Your task
Swap "plums" for "apricots" wherever it occurs in the records below, and give all the records again with nothing else changed.
------------------------------
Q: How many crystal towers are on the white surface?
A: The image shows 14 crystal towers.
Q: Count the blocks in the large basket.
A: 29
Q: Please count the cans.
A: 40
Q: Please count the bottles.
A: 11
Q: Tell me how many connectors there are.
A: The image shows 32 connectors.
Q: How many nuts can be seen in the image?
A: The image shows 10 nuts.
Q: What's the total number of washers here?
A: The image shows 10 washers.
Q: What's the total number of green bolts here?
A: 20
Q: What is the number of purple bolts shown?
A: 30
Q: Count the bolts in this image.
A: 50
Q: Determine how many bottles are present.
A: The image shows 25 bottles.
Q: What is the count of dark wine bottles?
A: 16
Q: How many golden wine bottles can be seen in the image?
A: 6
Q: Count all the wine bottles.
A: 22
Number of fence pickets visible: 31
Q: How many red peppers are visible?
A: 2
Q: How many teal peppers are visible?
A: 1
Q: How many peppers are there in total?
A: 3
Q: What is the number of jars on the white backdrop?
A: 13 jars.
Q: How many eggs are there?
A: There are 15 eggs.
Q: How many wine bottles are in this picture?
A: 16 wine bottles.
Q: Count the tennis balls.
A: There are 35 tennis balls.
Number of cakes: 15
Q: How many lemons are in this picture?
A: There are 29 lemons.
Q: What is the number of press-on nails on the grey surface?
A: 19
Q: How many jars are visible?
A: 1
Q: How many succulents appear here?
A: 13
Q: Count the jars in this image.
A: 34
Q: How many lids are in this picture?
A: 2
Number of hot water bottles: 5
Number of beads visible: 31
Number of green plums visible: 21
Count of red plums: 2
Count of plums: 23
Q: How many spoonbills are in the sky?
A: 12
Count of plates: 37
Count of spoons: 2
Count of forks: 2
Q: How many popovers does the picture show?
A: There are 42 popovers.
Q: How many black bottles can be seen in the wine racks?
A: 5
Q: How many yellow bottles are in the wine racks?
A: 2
------------------------------
Task result
Q: How many crystal towers are on the white surface?
A: The image shows 14 crystal towers.
Q: Count the blocks in the large basket.
A: 29
Q: Please count the cans.
A: 40
Q: Please count the bottles.
A: 11
Q: Tell me how many connectors there are.
A: The image shows 32 connectors.
Q: How many nuts can be seen in the image?
A: The image shows 10 nuts.
Q: What's the total number of washers here?
A: The image shows 10 washers.
Q: What's the total number of green bolts here?
A: 20
Q: What is the number of purple bolts shown?
A: 30
Q: Count the bolts in this image.
A: 50
Q: Determine how many bottles are present.
A: The image shows 25 bottles.
Q: What is the count of dark wine bottles?
A: 16
Q: How many golden wine bottles can be seen in the image?
A: 6
Q: Count all the wine bottles.
A: 22
Number of fence pickets visible: 31
Q: How many red peppers are visible?
A: 2
Q: How many teal peppers are visible?
A: 1
Q: How many peppers are there in total?
A: 3
Q: What is the number of jars on the white backdrop?
A: 13 jars.
Q: How many eggs are there?
A: There are 15 eggs.
Q: How many wine bottles are in this picture?
A: 16 wine bottles.
Q: Count the tennis balls.
A: There are 35 tennis balls.
Number of cakes: 15
Q: How many lemons are in this picture?
A: There are 29 lemons.
Q: What is the number of press-on nails on the grey surface?
A: 19
Q: How many jars are visible?
A: 1
Q: How many succulents appear here?
A: 13
Q: Count the jars in this image.
A: 34
Q: How many lids are in this picture?
A: 2
Number of hot water bottles: 5
Number of beads visible: 31
Number of green apricots visible: 21
Count of red apricots: 2
Count of apricots: 23
Q: How many spoonbills are in the sky?
A: 12
Count of plates: 37
Count of spoons: 2
Count of forks: 2
Q: How many popovers does the picture show?
A: There are 42 popovers.
Q: How many black bottles can be seen in the wine racks?
A: 5
Q: How many yellow bottles are in the wine racks?
A: 2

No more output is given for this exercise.